Major restaurant chains of all types nationwide have closed stores, folded, or filed for bankruptcy protection as restaurant density—what the industry counts as units per million in population—tapped its lowest level in 10 years at 1,924 units per million as of September 30, according to data from NPD Group, a market research firm specializing in consumer purchase data. Independent restaurants—those owned by a hometown celebrity chef or your neighbor’s parents—slumped 3% in 2016. Restaurant industry sales are still growing, expected to reach $798.7 billion this year from $586.7 billion in 2010, according to National Restaurant Association, which notes that the “rate of growth remains moderate.”
“This is the most significant drop in total U.S. restaurant counts since the recession,” Greg Starzynski, product management director at NPD Foodservice, said in the report. “If consumers continue to reduce their restaurant visits, we expect the number and density of restaurant units will continue to decline in response to the lower demand.”
Food prices are lower, which might make you think that you should be seeing menu prices shrinking as well as an incentive to eat out. But food is just a small part of the costs of operating a restaurant. Labor, location, and utility costs far outweigh the price of putting food on the table or counter, and are pressuring profitability at a time when traffic is slowing. Interestingly, labor costs are rising not only because of the push to raise minimum wages, but there’s also a deepening shortage of skilled hospitality workers to fill both the front and back of the house at all restaurant types.
Here’s another conundrum: Fast-food chains, which are adapting better to food-consumption vagaries, are opening more new stores while fast-casual and even fine dining are closing and calling it quits. That’s a trend that NPD sees continuing throughout this year and perhaps beyond as the industry shakes out from being over-saturated.
New Dining Spot: The Grocery Aisle
Grocery-store chains are taking restaurants, particularly fast-casual chains, head on with perks that make the produce aisle look more like a garden and the wine department more akin to a wine bar, with snacks. You can grab a full-course, ready-made dinner or a quick sandwich to eat in a comfortable grocery-store café or on a to-go basis. Too much work? Have it delivered.
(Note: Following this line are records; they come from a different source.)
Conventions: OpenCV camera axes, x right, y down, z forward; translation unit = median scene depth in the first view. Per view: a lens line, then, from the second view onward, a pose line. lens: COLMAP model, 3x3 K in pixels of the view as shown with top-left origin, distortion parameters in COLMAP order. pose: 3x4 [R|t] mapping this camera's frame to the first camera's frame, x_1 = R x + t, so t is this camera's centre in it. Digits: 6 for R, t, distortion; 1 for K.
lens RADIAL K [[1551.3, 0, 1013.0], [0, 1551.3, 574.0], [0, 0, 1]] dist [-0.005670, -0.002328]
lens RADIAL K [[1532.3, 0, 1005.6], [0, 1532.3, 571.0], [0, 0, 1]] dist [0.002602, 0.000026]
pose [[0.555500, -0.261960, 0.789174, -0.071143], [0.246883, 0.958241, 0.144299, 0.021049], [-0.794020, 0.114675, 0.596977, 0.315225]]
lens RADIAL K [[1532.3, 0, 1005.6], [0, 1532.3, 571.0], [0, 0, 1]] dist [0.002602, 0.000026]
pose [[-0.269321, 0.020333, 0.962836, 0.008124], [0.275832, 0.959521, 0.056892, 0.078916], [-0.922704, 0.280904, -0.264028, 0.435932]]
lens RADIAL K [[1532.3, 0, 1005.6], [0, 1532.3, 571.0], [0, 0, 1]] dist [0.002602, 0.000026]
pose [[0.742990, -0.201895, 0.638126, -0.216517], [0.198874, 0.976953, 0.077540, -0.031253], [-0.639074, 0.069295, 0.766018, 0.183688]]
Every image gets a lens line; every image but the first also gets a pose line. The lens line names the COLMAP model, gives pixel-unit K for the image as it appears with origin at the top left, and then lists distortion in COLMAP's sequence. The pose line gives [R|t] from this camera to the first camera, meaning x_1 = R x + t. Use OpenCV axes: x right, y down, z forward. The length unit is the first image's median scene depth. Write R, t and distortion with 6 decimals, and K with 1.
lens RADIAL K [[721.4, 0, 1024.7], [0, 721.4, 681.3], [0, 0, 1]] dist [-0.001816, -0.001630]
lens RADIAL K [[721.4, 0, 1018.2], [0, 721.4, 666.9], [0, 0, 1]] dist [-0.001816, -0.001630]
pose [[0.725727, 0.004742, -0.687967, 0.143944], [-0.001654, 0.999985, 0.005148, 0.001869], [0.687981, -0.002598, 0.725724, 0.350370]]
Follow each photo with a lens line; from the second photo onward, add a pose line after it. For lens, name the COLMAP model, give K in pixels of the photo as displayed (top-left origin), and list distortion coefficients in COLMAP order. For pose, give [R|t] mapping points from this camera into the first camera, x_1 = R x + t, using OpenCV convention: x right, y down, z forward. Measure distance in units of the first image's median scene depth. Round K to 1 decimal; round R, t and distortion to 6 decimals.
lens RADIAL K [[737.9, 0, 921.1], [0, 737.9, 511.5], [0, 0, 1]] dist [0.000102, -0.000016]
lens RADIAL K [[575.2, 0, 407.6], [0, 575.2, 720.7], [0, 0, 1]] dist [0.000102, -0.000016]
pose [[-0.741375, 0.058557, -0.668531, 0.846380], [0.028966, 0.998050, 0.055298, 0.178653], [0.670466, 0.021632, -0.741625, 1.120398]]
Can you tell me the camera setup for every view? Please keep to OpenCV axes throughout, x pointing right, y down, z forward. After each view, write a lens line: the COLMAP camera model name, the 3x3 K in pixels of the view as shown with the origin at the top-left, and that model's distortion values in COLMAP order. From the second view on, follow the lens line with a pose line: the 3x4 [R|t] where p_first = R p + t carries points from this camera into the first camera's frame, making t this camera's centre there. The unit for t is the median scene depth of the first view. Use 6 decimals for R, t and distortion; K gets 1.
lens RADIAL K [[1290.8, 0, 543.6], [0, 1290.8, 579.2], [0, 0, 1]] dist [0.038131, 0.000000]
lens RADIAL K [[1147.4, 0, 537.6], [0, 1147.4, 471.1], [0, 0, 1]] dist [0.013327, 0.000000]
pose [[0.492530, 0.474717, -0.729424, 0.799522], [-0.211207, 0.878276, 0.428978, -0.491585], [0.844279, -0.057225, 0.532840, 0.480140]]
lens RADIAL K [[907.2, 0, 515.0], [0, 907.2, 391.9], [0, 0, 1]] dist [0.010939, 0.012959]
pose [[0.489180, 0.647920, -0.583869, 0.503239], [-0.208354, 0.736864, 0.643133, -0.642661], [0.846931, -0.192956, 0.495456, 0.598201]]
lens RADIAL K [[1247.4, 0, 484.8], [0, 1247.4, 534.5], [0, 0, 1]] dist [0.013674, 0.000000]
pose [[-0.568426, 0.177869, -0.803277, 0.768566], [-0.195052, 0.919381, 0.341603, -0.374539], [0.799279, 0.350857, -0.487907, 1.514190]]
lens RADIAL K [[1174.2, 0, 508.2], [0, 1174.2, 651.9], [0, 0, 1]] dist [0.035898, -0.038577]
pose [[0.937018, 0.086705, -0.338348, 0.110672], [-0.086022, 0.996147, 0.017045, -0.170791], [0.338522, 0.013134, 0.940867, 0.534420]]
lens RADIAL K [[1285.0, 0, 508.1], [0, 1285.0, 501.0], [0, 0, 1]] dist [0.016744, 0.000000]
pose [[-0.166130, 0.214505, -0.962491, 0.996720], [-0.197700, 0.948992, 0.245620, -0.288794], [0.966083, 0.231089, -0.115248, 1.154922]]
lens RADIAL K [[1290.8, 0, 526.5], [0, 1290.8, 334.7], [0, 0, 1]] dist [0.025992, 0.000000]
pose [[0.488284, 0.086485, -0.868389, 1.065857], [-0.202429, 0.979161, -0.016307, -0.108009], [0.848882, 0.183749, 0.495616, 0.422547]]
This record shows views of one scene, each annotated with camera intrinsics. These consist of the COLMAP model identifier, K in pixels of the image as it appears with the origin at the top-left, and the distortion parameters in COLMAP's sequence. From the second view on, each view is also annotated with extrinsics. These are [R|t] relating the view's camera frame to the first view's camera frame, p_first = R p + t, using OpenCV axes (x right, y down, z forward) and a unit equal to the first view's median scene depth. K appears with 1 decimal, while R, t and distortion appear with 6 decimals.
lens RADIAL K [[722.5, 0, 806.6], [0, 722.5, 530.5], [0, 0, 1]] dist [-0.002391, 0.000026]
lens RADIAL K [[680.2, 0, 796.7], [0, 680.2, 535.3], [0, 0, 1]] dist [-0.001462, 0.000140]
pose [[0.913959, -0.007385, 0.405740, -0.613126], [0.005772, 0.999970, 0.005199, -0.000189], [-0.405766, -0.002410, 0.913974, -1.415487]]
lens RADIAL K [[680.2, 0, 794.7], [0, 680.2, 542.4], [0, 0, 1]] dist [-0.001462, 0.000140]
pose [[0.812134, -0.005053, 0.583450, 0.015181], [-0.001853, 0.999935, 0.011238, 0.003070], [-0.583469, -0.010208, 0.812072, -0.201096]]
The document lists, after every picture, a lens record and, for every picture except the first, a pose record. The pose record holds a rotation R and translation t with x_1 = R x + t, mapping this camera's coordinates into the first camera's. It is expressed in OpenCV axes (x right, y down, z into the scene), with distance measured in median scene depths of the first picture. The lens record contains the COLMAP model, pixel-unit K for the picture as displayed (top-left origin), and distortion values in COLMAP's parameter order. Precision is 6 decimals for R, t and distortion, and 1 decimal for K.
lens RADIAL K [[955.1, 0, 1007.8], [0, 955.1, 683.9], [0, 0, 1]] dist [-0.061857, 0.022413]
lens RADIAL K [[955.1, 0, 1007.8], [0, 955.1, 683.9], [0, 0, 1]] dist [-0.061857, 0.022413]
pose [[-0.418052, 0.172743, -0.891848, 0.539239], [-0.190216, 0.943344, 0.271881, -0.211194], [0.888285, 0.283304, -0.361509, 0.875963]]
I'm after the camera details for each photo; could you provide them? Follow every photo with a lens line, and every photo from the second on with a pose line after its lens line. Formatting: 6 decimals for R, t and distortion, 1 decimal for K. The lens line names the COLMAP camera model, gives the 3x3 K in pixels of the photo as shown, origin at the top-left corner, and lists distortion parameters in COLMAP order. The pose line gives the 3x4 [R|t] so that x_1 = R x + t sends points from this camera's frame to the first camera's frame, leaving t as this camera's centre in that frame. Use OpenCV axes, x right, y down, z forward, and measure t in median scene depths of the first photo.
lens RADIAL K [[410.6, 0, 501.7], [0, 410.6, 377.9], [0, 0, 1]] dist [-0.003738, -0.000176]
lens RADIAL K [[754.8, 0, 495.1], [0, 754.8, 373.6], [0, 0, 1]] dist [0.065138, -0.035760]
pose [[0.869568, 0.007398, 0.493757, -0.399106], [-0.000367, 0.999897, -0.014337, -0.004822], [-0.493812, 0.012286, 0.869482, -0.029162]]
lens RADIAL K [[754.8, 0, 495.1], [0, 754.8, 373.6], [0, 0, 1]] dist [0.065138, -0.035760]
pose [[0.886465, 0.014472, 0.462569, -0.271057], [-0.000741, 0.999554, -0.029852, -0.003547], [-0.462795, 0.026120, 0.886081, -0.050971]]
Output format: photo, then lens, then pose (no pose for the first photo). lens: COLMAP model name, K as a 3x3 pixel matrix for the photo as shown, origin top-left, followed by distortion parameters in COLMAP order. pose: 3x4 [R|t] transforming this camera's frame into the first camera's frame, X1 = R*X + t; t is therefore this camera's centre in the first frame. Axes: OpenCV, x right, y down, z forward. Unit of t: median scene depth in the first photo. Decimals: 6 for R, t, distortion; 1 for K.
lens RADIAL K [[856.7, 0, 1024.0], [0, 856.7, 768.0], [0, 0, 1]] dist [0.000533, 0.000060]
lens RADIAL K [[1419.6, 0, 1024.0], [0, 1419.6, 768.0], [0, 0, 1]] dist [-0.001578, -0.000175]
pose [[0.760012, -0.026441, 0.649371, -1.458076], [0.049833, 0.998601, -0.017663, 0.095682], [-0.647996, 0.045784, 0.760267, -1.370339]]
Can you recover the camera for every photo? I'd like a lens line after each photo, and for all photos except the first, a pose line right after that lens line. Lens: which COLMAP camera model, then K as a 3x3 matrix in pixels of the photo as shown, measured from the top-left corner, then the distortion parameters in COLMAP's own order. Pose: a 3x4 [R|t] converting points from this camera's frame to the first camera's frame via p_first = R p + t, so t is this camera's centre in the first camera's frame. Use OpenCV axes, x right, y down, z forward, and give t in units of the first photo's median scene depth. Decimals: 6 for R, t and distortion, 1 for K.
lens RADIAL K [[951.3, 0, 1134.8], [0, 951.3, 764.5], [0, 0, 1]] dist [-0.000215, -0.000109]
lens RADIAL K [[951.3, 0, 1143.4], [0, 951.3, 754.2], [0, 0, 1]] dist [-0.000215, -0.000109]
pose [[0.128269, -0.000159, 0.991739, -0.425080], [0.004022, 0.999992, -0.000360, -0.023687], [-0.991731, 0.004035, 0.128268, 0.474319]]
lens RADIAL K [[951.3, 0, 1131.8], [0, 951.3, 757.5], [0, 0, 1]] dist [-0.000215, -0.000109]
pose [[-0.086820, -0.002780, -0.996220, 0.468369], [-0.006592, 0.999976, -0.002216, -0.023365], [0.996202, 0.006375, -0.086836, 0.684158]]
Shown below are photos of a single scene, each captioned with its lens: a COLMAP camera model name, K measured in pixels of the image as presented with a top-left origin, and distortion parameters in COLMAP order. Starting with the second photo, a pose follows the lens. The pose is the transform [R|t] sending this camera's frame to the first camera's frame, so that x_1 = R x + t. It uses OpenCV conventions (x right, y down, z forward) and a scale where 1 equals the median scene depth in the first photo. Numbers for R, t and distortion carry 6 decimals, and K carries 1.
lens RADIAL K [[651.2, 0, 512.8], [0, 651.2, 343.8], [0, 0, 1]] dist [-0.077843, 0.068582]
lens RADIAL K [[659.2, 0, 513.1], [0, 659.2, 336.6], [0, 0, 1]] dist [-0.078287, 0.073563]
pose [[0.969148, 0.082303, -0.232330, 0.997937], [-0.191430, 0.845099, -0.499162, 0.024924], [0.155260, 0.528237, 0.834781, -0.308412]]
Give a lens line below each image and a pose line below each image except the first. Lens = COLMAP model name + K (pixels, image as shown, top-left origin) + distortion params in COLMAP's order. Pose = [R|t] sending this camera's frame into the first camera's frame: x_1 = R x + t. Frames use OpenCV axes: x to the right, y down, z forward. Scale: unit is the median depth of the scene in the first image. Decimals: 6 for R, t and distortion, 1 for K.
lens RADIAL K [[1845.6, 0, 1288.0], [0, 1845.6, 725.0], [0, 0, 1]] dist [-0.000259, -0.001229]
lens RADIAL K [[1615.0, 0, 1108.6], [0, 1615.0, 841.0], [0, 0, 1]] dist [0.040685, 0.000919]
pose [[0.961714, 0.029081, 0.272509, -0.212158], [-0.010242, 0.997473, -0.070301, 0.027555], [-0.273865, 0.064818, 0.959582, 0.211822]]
Falling food prices are making the eat-at-home trend even more attractive. Sure, the prep work and delivery are adding costs to grocers, but in the race for share of wallet and share of stomach, these are incentives that local food stores have to provide for attention.
The grocery and supermarket business accounts for about 91% of all food sales, according to data from the USDA's Economic Research Service, and it's a low-margin business. In 2016, the industry rang up $612 billion in sales, according to IBISWorld research group. On average, annual growth in the industry has been a mere 1% from 2012 till now, IBIS reports.
Moreover, consumers are shifting habits tied to where they shop. Traditional grocery and supermarkets were once the go-to for loyal customers, according to the Food Marketing Institute (FMI). That’s been eroding since 2005, when traditional grocery stores as the primary channel to stock up the pantry stood at 67%. That figure fell below 50% for the first time in 2016. Consumers are increasingly looking to supercenters, limited-assortment and organic channels, and even drug stores to buy food. And with Amazon's (AMZN) recently-announced plans to acquire Whole Foods Market (WFM), maybe even add shopping at home to the list.
More proof that eating at home is king: Some 89% of shoppers told FMI in a recent survey that “eating at home is healthier than eating in a restaurant.” And therein lies the food-consumption rub.